Fight over Tacoma’s $20 minimum wage measure headed to WA court of appeals
The city of Tacoma is continuing its efforts to prevent a “Workers Bill of Rights” from appearing on the ballot in the near future after it escalated its appeal to the Washington State Court of Appeals on Monday.
The Workers Bill of Rights, an effort to raise Tacoma’s minimum wage to $20 and increase protections for workers in Tacoma, is the result of an effort led by several activists and union members to collect signatures and put the item to the voters using Tacoma’s initiative process.
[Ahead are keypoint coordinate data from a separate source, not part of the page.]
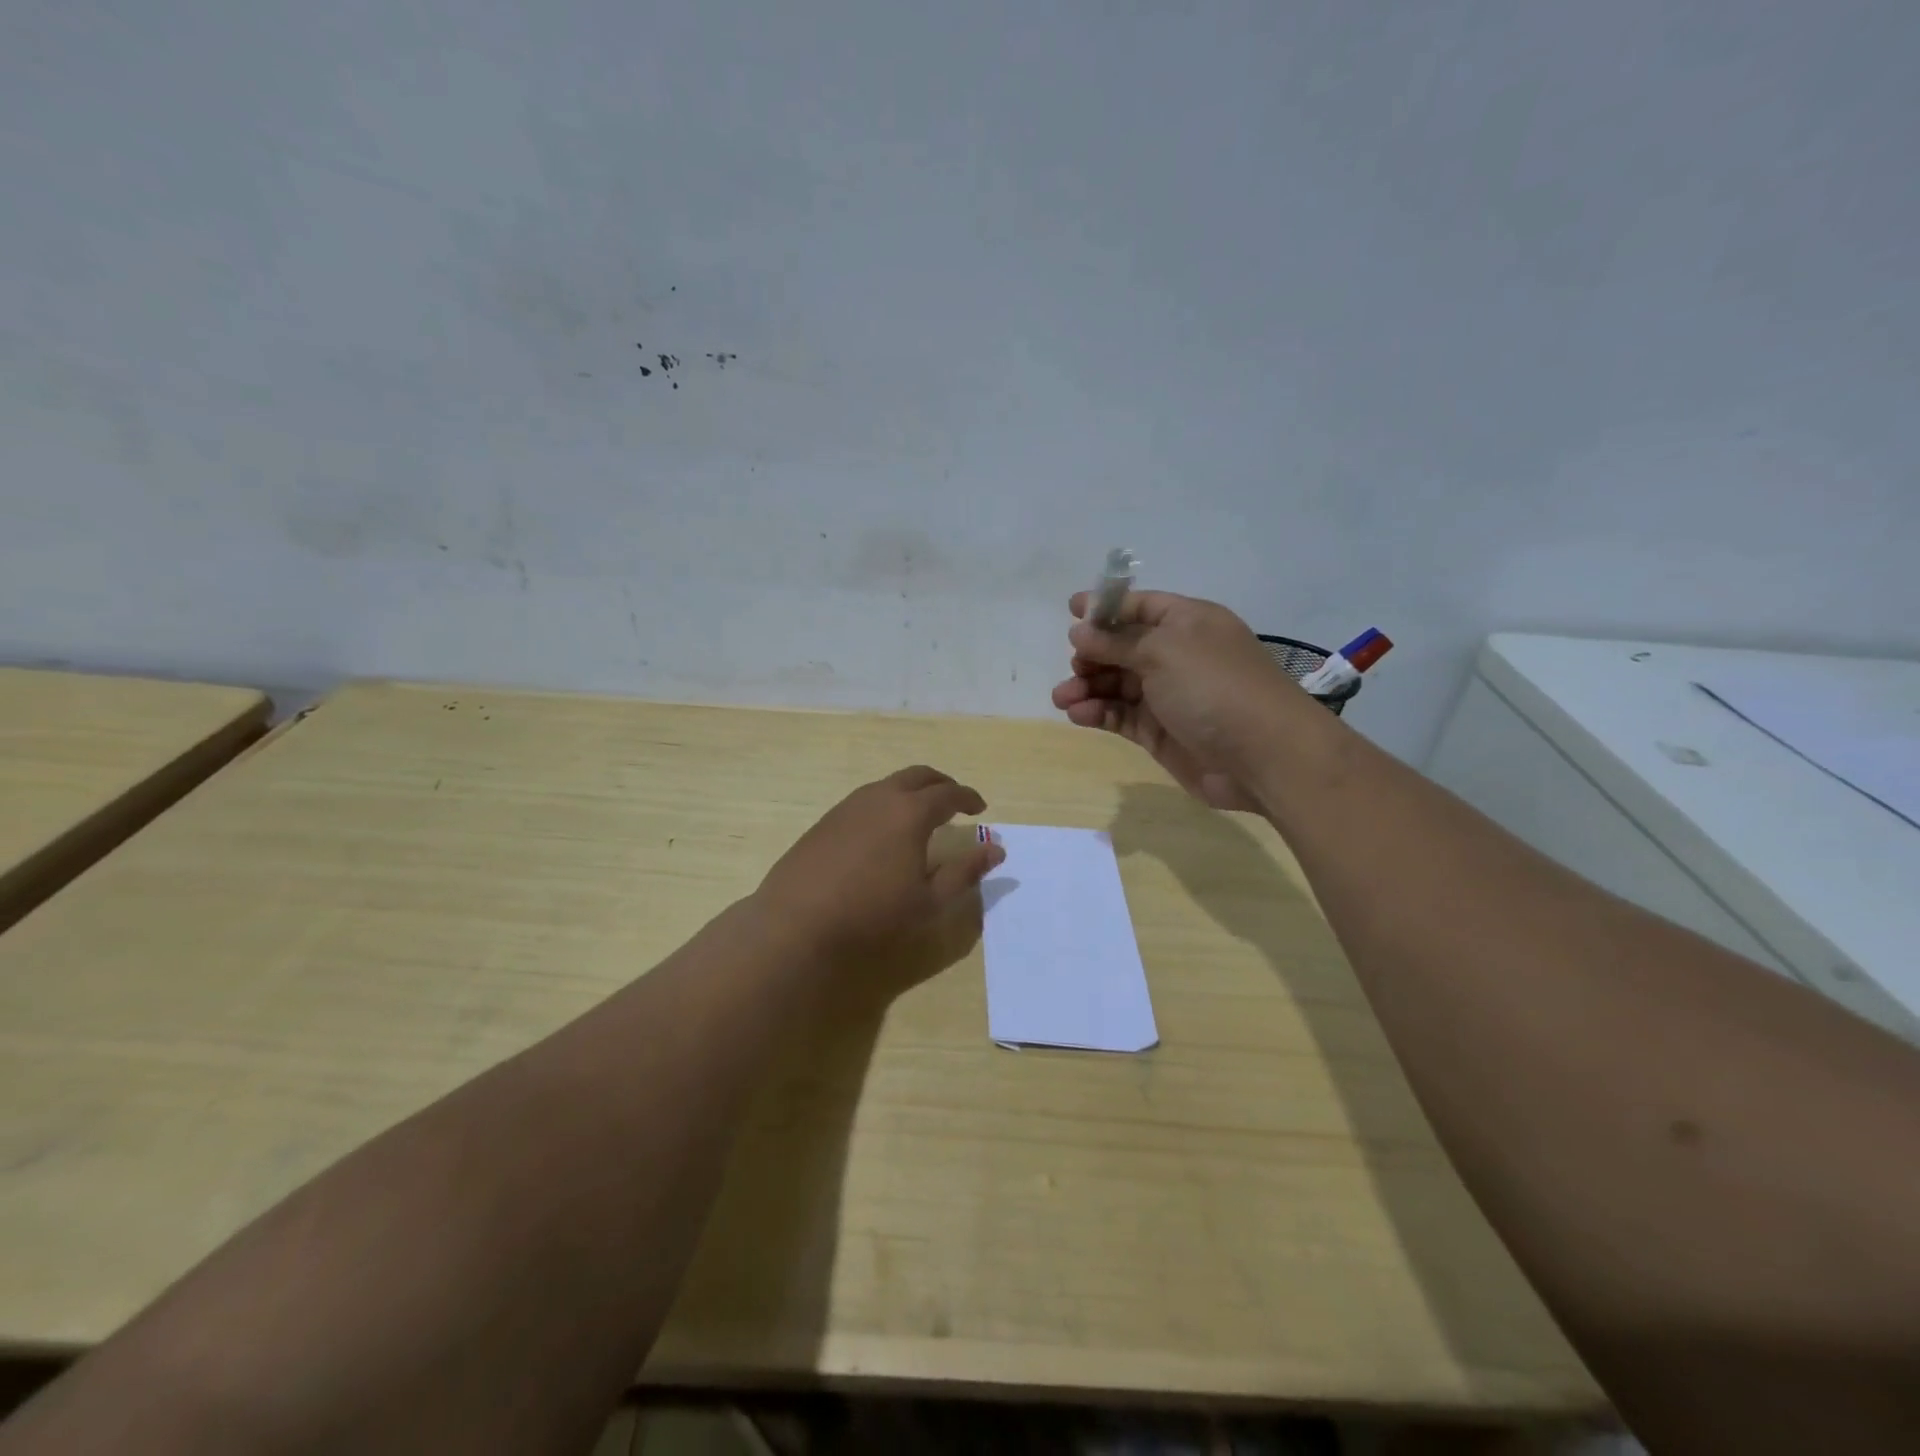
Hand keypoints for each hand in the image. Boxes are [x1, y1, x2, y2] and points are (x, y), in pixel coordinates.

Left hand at [754, 765, 1004, 958]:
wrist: (798, 922)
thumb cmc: (873, 914)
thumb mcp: (929, 900)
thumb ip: (965, 872)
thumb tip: (996, 850)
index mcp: (911, 812)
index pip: (949, 794)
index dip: (969, 798)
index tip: (980, 809)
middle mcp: (881, 797)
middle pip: (919, 776)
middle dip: (942, 784)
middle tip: (955, 802)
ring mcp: (849, 805)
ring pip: (889, 784)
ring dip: (912, 792)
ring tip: (921, 816)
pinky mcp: (827, 819)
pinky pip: (867, 799)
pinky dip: (887, 803)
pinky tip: (884, 832)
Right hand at [1051, 590, 1308, 812]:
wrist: (1262, 755)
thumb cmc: (1213, 687)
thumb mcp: (1163, 651)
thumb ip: (1116, 642)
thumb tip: (1080, 632)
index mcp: (1187, 622)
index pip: (1140, 606)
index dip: (1107, 607)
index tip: (1071, 611)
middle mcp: (1178, 655)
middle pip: (1124, 647)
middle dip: (1093, 655)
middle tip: (1074, 668)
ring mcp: (1169, 695)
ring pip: (1118, 684)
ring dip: (1088, 687)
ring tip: (1062, 698)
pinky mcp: (1160, 732)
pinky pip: (1121, 716)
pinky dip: (1098, 713)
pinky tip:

Since August, the city, Pierce County and the activists behind the measure have been engaged in a legal battle over if or when the measure should appear on the ballot.
A judge ruled in September that the item must appear on the ballot in a special election in February 2026 instead of the November 2025 election as the activists hoped. The city filed a motion for reconsideration, arguing that Judge Philip E. Thornton’s decision “contains errors of law and is void and unenforceable.” Thornton denied the city’s motion on Oct. 3, and the city on Oct. 6 filed documents that stated that it wanted the Washington State Court of Appeals to review Thornton’s decisions on the case.
Mayor Victoria Woodards said in a statement that the appeal is a “necessary step to resolve significant legal questions raised in the trial court’s ruling.”
“This appeal is not the end of the conversation,” the statement reads. “It is the beginning of a collaborative, city-led effort to address these issues.”
County auditor Linda Farmer referred The News Tribune to the county’s previous statements on the matter:
“We played it by the book, and the court’s ruling reflects that,” Farmer after the judge’s original ruling on the case. “Now that the court has ordered that the initiative be placed on the February ballot, we’re doing exactly that.”
Tyron Moore, co-director of Tacoma For All, which was among the groups that sued the city over the Workers Bill of Rights, criticized the appeal.
“By their legal logic, the city could derail any citizen’s initiative they disagree with,” Moore said in a statement to The News Tribune. “Behind this are business interests who don’t want to pay workers a fair wage, who profit by keeping workers on call 24/7, and who have powerful allies in city hall.”